Wednesday, April 8, 2009

"i'm at war with the obvious"


i keep looking at the pictures & trying to figure a way to claim him as a southerner. i mean, he is. he was born & raised in the south. what i mean is trying to figure out what makes an artist a "southern" artist. what makes eggleston's vision first & foremost, a southern vision, a specifically "southern" way of viewing the world.

w/flannery, it's easy. it's what she wrote about. by that, i mean, what she totally focused on. i think only one of her short stories takes place OUT of the south. all of her novels are sunk so deeply in their southern settings, they can't be pulled out of that context w/o killing them. this somehow doesn't diminish their universality. it's as if the southern landscape from which she harvests her stories really was the dirt of all humanity.

i suspect the same holds for eggleston.


what strikes me as specifically original about photography as an art is that it literally delivers the artist's vision. there's a little hokey-pokey w/a few technical issues but what you see in a photo is pretty much what the eye of the photographer saw at the moment of cognition. this is a far cry from picasso claiming that he paints "objects as i think them, not as i see them."

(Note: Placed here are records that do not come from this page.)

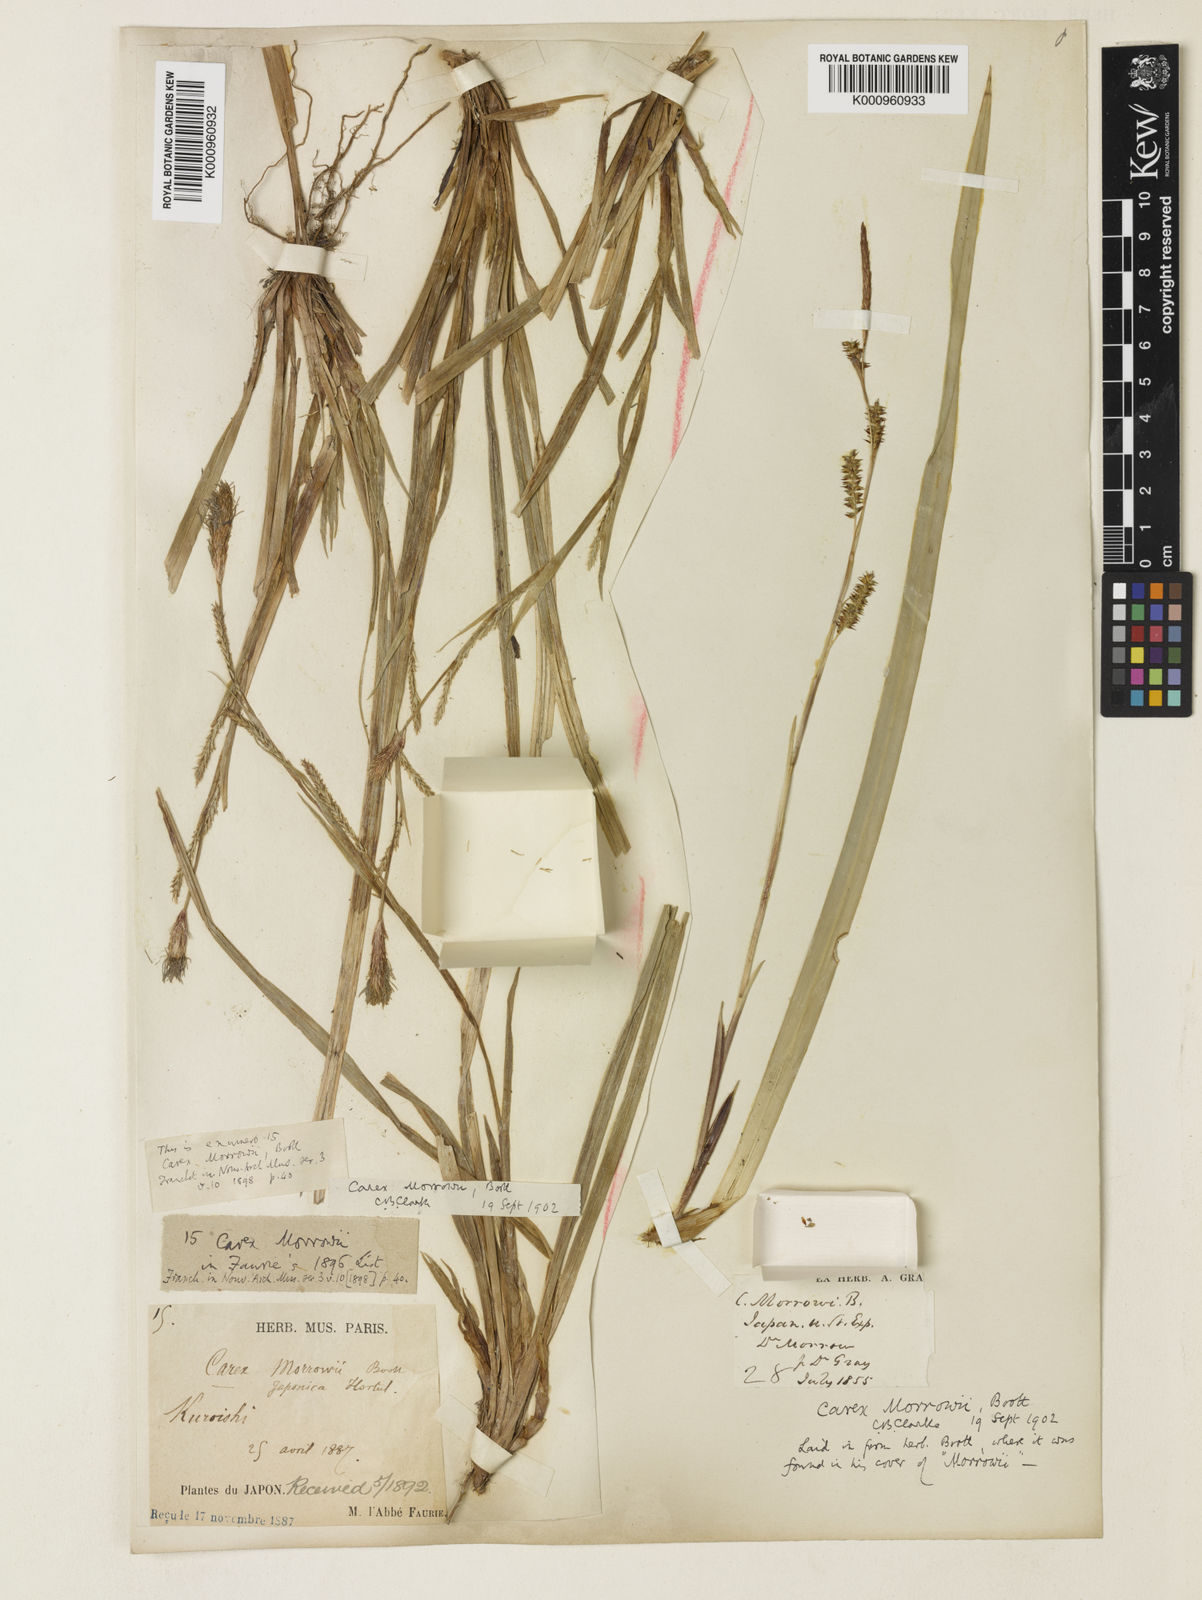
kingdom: Plantae
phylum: Tracheophyta
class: Liliopsida
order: Poales
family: Cyperaceae
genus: Carex
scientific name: Carex morrowii
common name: Japanese sedge
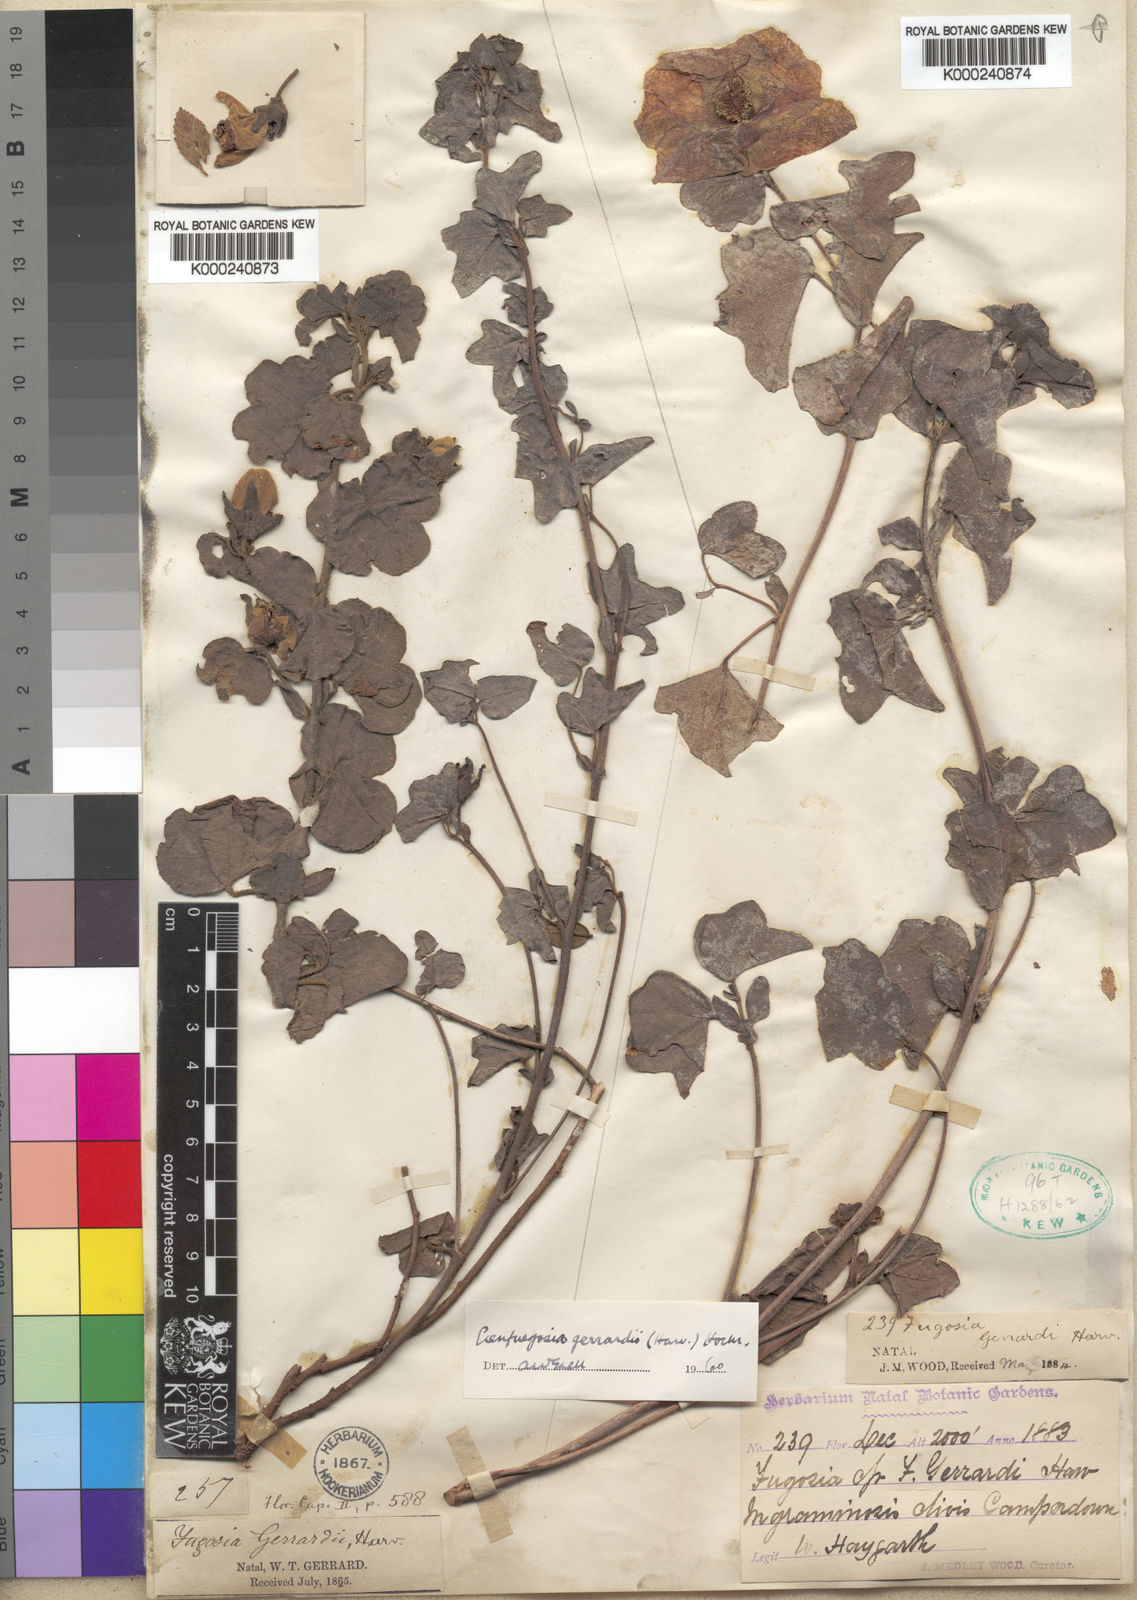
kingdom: Plantae
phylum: Tracheophyta
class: Magnoliopsida
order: Malvales
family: Malvaceae
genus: Cienfuegosia
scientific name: Cienfuegosia gerrardii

in michael almereyda's terrific documentary on eggleston, "in the real world," the off-screen interlocutor keeps pushing eggleston to articulate an aesthetic, to make him put words to basically a reflexive action. the profoundly "laconic" eggleston is pretty much at a loss for words here. in fact, it's as if he doesn't understand the question. if, w/each breath, there was creation, how would/could anyone describe that?

flannery made it her life's work to fight nihilism. it's in her letters. she fought tooth & nail against it. nihilism would be "an extreme form of skepticism: the denial of all real existence or the possibility of an objective basis for truth." i think what we see eggleston, in the film, unable to conceive of is precisely the position of skepticism. how could anyone who records the everyday as eggleston does &, by doing, REFUSE to deny it, be a skeptic? the obvious, the everyday, can be seen & felt & heard. we may well have to decide on how we all see & feel & hear it but we ignore it at our own individual peril.

there's a scene in faulkner's "absalom, absalom" where someone(quentin?)watches sutpen wrestling his black slaves in the mud to the death for no reason other than sport. the setting & consequences are horrific & mundane, violent & formal. imagining that tells you all you need to know about a southern aesthetic that i feel in flannery & see in eggleston.